I wanted my students to uncover the ways Stella integrated her loss. They rocked it.
Navigating the black hole
We listened to portions of the story each day while I held a paperback copy, showing the illustrations when referenced in the audiobook. During our reading response sessions, one student said, “Stella’s dad’s death is brought up again and again.” When pressed about the significance of this, she explained that the loss is “filling up her world.”
Later in the story, another student talked about how Stella was changing: “She’s wrestling with the fact that her dad is gone and she has to love other people.” He backed up his response with references to Stella’s cherished memories of her father, especially one when they’d shared space-themed jokes. In that poignant scene, the father explains he’s gone physically, but he will always be there in Stella’s heart.

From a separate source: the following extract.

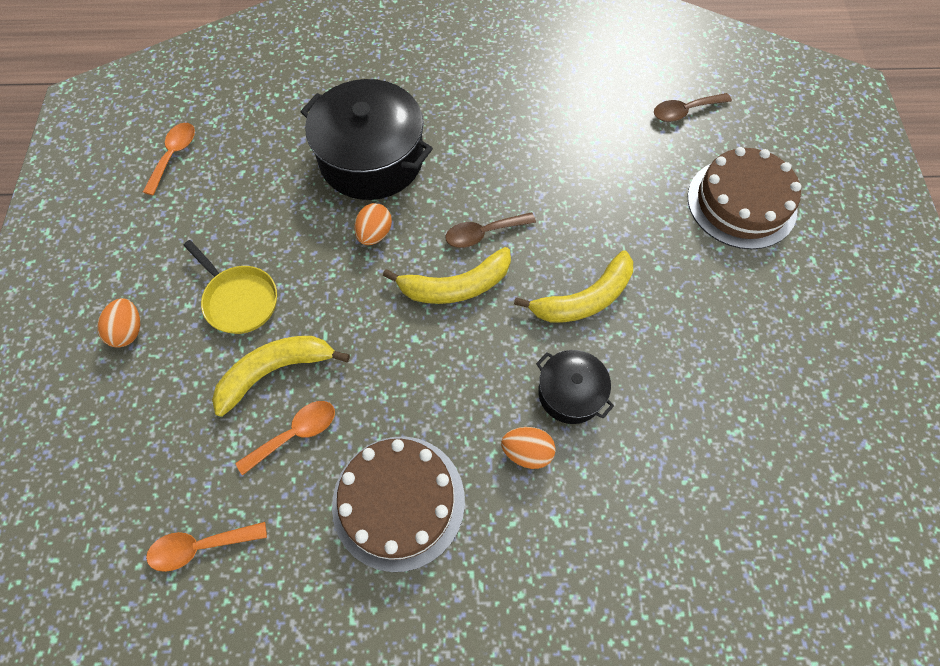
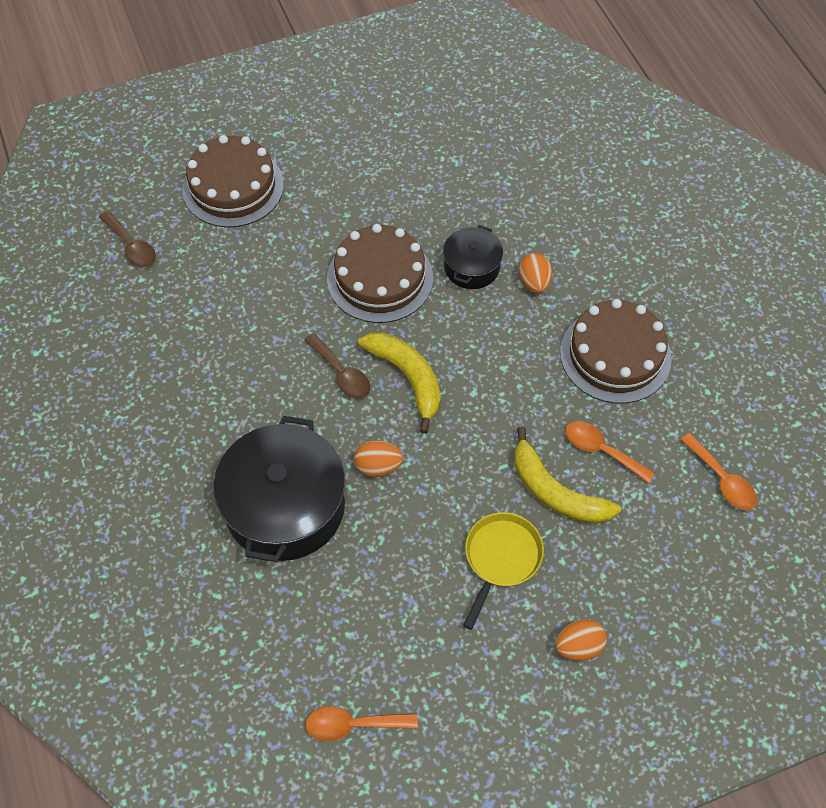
camera: 110 degrees left, 5 degrees down
yellow banana [514,250,633,323] -> brown cake [327,224,433,323]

During another class, when Stella and the rest of the crew are finally making their way out of the black hole, a student commented that the phrase “It’s time to go home” signified the integration of the loss: “She wanted to live in the past, but realizes it’s time to go. She’s ready.”
Since the pandemic was an ongoing, omnipresent force in students’ lives that fall, it was easy to make comparisons to Stella’s story and the COVID crisis. Stella missed the life she had before and felt confused and angry; the students all identified significant relationships altered as a result of COVID. Some unloaded worries about their grandparents’ health, and returning students lamented the loss of traditional school events and activities. They followed the protocols, wore their masks, and forged ahead.
When we finished the novel, we had a final wrap-up lesson. We reviewed the symbolism embedded in the story, summarized some of the ways Stella changed and grew as the story progressed. We analyzed her internal conflict. We deduced the book’s main idea: GRIEF. I wrote the word on the board, with some of the letters only partially formed. I could see their minds whirring. “It’s like it’s not completely erased,” one student said, and the others nodded enthusiastically in agreement. Slowly, around the room, more hands popped up. They articulated how Stella navigated her way out of the black hole: rejoining activities, rekindling friendships, and reconnecting with those present and available in her life, while holding on to her father’s memory deep in her heart.
During the summer, when I’d listened to the novel on walks or while knitting on the couch, I was testing myself as a new teacher and as a student of sorrow. It was one thing to read Cuevas’s powerful little novel, but could I embrace this new teaching role and change the direction of my professional life? Could I identify the pivotal moments in Stella’s grief journey, and understand why they were so meaningful? What about my own?
I did and I could. I absorbed Cuevas’s messages about living in the present, recognized the duality of heartbreak and joy contained in memories, and identified with the sustaining power of love in the face of sadness, so I could step forward into a new version of my life.
I cannot go back and change the choices I made as a parent or as a professional counselor. I can choose to focus on all the lessons I’ve learned from doing a deep dive into grief, charting my own course out of the black hole (and sometimes taking brief trips back in). Those of us who are grieving make our way through the overwhelming weight of loss with the help of newfound knowledge, tons of self-care, and lots of love from others. As I recast myself as an English teacher, I choose to push ahead and help a new generation of students embrace tough and universally human topics, laying the groundwork for them to become mentally strong adults, one book at a time. As a bereaved parent, I’ll continue to move forward crafting the next chapters of my own life with intention, purpose, and more than a few tears—just like Stella.